## PROBLEM TO WORK ON:
Copy, word for word, the lines below from the one containing "right knee: (63, 186)" up to and including the one containing "left ankle: (61, 333)", with pictures left out.
----- TASK DATA -----
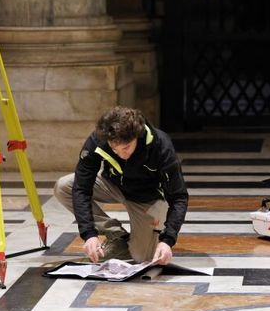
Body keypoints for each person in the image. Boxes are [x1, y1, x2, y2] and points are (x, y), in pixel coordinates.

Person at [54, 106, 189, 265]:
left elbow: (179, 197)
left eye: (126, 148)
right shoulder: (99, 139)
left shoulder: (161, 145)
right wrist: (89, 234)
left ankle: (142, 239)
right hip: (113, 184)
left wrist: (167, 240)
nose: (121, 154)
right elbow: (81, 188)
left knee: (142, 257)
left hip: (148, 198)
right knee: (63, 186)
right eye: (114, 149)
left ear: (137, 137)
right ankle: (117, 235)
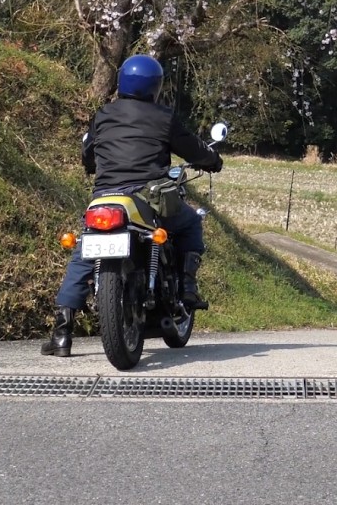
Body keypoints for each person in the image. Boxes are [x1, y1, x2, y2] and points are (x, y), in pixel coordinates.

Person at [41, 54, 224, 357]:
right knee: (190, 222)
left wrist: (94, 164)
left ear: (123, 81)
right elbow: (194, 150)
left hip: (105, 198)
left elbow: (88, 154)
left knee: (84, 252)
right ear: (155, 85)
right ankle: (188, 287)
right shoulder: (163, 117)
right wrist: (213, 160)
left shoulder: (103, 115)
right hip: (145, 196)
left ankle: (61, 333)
-----
----- TASK DATA -----
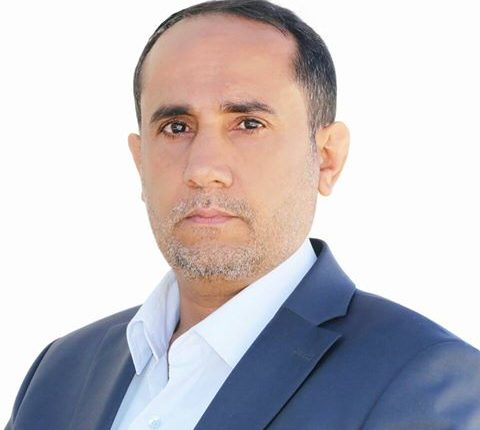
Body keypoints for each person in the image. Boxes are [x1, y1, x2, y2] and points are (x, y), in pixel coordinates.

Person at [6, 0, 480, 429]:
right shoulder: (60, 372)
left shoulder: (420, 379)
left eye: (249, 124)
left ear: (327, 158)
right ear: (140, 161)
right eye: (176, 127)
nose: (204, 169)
-----
## YOUR RESPONSE:
right knee: (63, 186)
right eye: (114, 149)
left ear: (137, 137)
right ankle: (117, 235)
Body keypoints for each person in the image. Boxes are [x1, y1, x2, y2] and points are (x, y), in pixel coordinates.

Person at [41, 54, 224, 357]:
right knee: (190, 222)
left wrist: (94, 164)
left ear: (123, 81)
right elbow: (194, 150)
left hip: (105, 198)
left elbow: (88, 154)
left knee: (84, 252)
right ear: (155, 85)
right ankle: (188, 287)
right shoulder: (163, 117)
right wrist: (213, 160)
left shoulder: (103, 115)
right hip: (145, 196)
left ankle: (61, 333)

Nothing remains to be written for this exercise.